(Saved data entries)
....

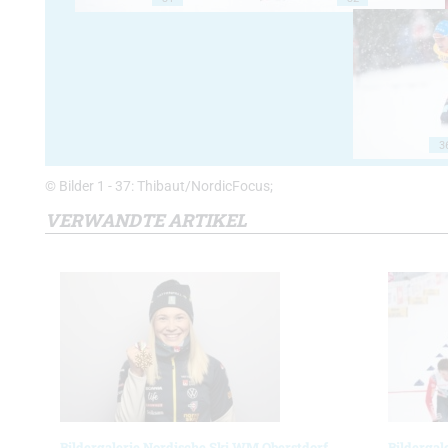
3
© Bilder 1 - 37: Thibaut/NordicFocus;
VERWANDTE ARTIKEL
Bildergalerie Nordische Ski WM Oberstdorf
Bildergal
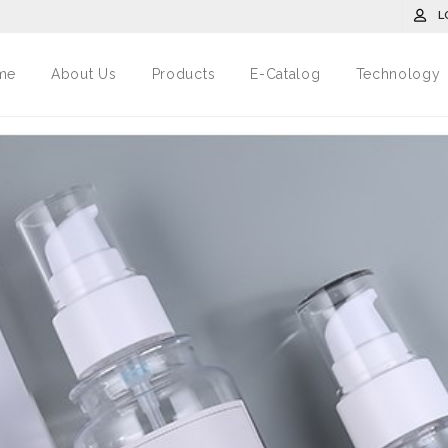
L
me
About Us
Products
E-Catalog
Technology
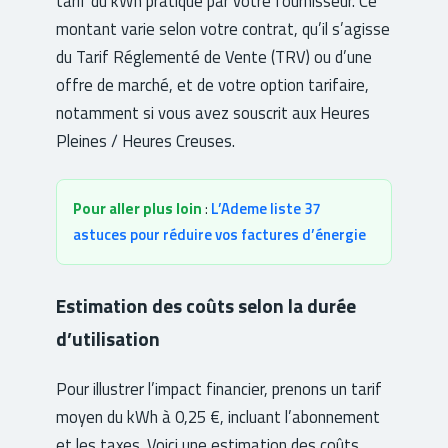
tarif du kWh pratiqué par votre fournisseur. Ce
montant varie selon votre contrat, qu’il s’agisse
du Tarif Réglementé de Vente (TRV) ou d’une
offre de marché, et de votre option tarifaire,
notamment si vous avez souscrit aux Heures
Pleines / Heures Creuses.
Pour aller plus loin
:
L’Ademe liste 37
astuces pour réduire vos factures d’énergie
Estimation des coûts selon la durée
d’utilisation
Pour illustrer l’impact financier, prenons un tarif
moyen du kWh à 0,25 €, incluant l’abonnement
et les taxes. Voici une estimation des coûts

....

__AIM OF THE EXERCISE__: Report every line of the listing above that contains the word "selon", reproducing each such line in full.

__EXERCISE RESULT__:
montant varie selon votre contrat, qu’il s’agisse
Estimation des coûts selon la durée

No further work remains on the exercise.